### WRITTEN PROBLEM
Count the lines below that contain the word "Observed" and reply with the number alone.

# Start of DATA FOR PROCESSING

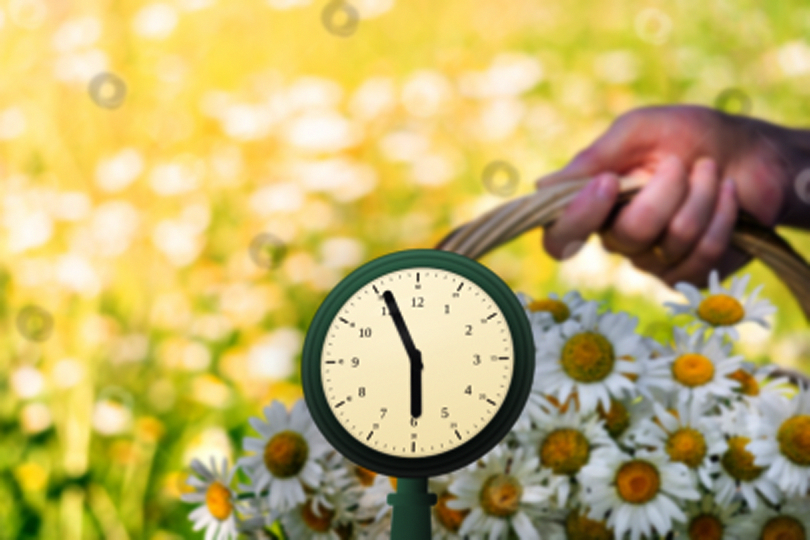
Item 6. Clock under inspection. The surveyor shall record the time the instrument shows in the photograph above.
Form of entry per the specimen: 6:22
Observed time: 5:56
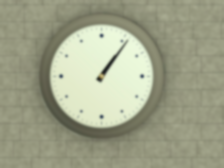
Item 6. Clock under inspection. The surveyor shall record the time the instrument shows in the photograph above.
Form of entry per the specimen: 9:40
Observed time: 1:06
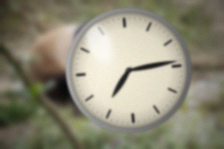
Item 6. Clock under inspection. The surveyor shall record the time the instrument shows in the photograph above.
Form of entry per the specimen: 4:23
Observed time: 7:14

# End of DATA FOR PROCESSING
# Start of DATA FOR PROCESSING

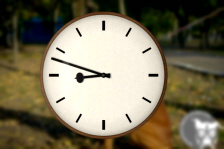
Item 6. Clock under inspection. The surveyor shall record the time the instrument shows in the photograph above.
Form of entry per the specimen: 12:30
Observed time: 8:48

# End of DATA FOR PROCESSING

### SOLVED PROBLEM
4